BARISAN.CO – Tuli kongenital merupakan gangguan pendengaran terberat pada bayi. Ini dapat berupa tuli sebagian maupun total yang disebabkan oleh riwayat kehamilan dan kelahiran. Menurut WHO, terdapat 38.000 anak yang lahir tuli setiap tahunnya di Asia Tenggara. Di Indonesia sendiri, terdapat 0,1% tuli kongenital untuk setiap angka kelahiran hidup.
Gangguan pendengaran merupakan gangguan sensorik yang menyerang saraf. Sehinga gangguan sensorik sering ditemukan yang mempengaruhi saraf karena adanay gangguan konduktif (penghantaran suara), atau campuran keduanya. Tuli kongenital ini berbahaya bagi anak karena dapat mengganggu perkembangan bicara, kognitif, maupun sosial anak.
Menurut Hably Warganegara, dokter spesialis THT, bedah kepala dan leher Rumah Sakit Pondok Indah Jakarta, di Indonesia terdapat sekitar 5.000 bayi yang lahir dengan risiko penyakit ini setiap tahun. Sayangnya, gangguan ini tidak dapat langsung dideteksi.
Cara mudah mendeteksi
Hably menjelaskan cara sederhana bagi orang tua untuk mendeteksi gangguan ini pada bayi. Menurutnya, hal pertama yang akan dialami anak adalah ketidakmampuannya untuk berbicara di usia lebih dari satu tahun.

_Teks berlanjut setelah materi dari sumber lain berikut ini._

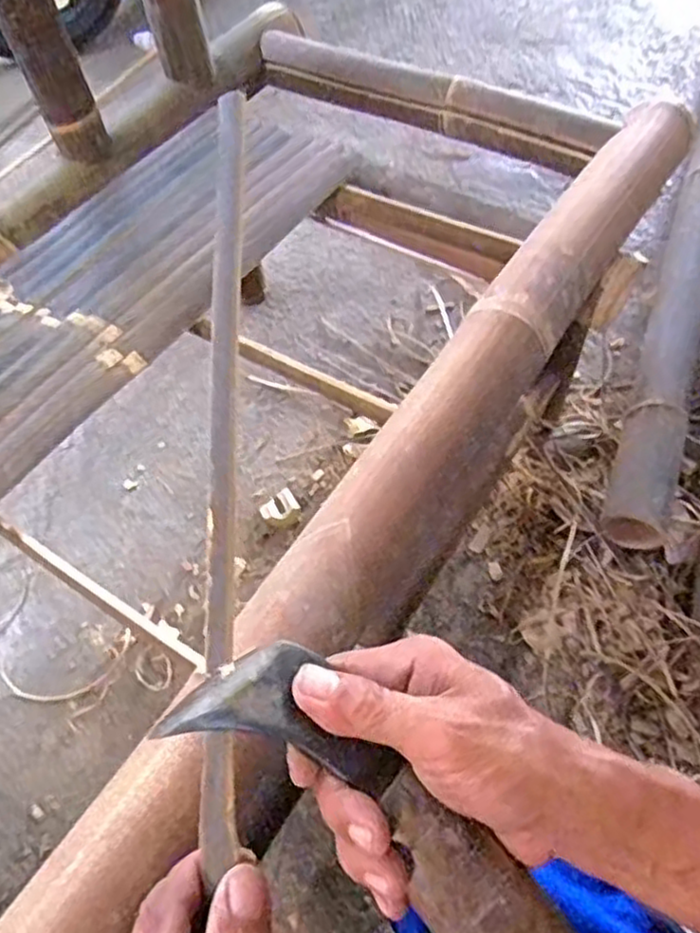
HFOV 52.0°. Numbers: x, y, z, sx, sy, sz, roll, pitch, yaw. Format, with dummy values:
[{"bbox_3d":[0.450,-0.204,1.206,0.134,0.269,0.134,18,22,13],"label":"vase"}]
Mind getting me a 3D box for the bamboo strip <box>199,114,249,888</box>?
[{"bbox_3d":[-0.053,-0.005,0.303,0.015,0.007,0.322,-1,81,3],"label":"bamboo strip"}]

“Umumnya, anak usia satu tahun sudah bisa berbicara. Kalau mereka mengalami kesulitan untuk mengucap kata, misalnya ‘mama’ dan ‘papa’ saja, ada kemungkinan bahwa ia mengalami tuli kongenital,” katanya seperti dirilis Tempo.

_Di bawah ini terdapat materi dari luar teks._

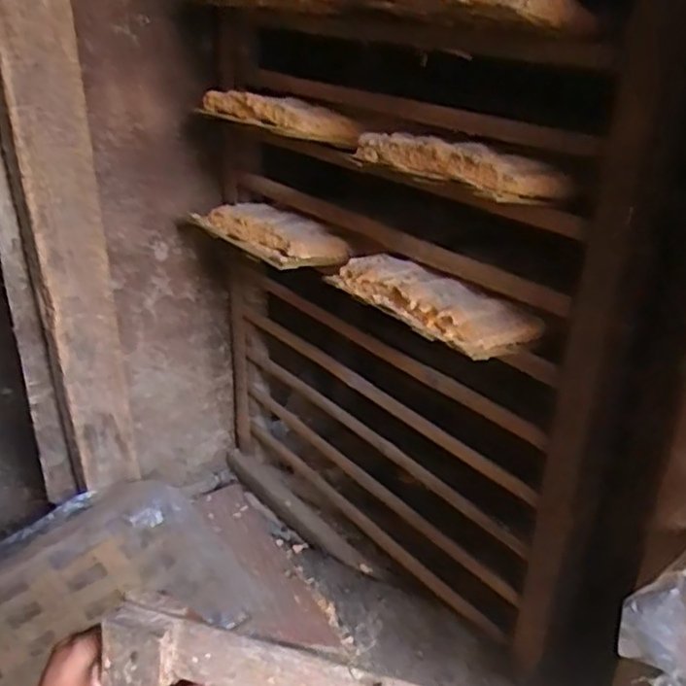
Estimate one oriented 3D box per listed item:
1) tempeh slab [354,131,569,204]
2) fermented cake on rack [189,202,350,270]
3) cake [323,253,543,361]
[{"bbox_3d":[0.109,-0.181,0.645,0.075,0.037,0.219,-19,34,-33],"label":"tempeh slab"},{"bbox_3d":[-0.105,-0.152,0.896,0.226,0.035,0.106,26,36,38],"label":"fermented cake on rack"},{"bbox_3d":[0.094,-0.048,0.714,0.224,0.039,0.108,26,36,38],"label":"cake"}]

Selain belum bisa berbicara, cara lainnya adalah memperhatikan refleksnya terhadap suara. Menurut dokter Hably, penderita tuli kongenital akan menunjukkan refleks moro atau kaget saat mendengar suara yang keras.
“Kagetnya itu selain badannya bergetar dan kedua tangannya juga akan ikut terangkat,” katanya.
Lebih dari itu, hal lain yang dapat orangtua deteksi adalah kebiasaan bayi untuk auropalpebra atau sering mengejapkan mata, grimacing atau mengerutkan wajah, berhenti menyusu, bernapas, dan ritme jantungnya menjadi lebih cepat.
Namun, untuk memastikan kebenarannya, dokter Hably pun menyarankan untuk melakukan skrining pendengaran otoacoustic emission atau OAE adalah skrining pendengaran untuk menilai sela rambut yang terdapat di rumah siput.
Penanganan tuli kongenital
Apabila gejala yang nampak pada anak atau anak terlanjur mengalami kondisi ini. Maka penanganannya melibatkan tim medis yang terdiri atas dokter THT, audiologist, dan dokter anak. Anak yang tidak tertangani sampai usia 2 tahun dapat timbul gangguan berbicara, menulis, dan interaksi sosial yang kurang.
Sebaiknya, penanganan gangguan pendengaran dilakukan sebelum usia 6 bulan atau dimulai sesegera mungkin. Penanganan yang dilakukan dapat berupa pemakaian alat bantu dengar atau implan koklea. Dengan penanganan yang tepat dan cepat, penderita gangguan pendengaran kongenital dapat tumbuh normal dan mengejar ketinggalan perkembangan yang dialami.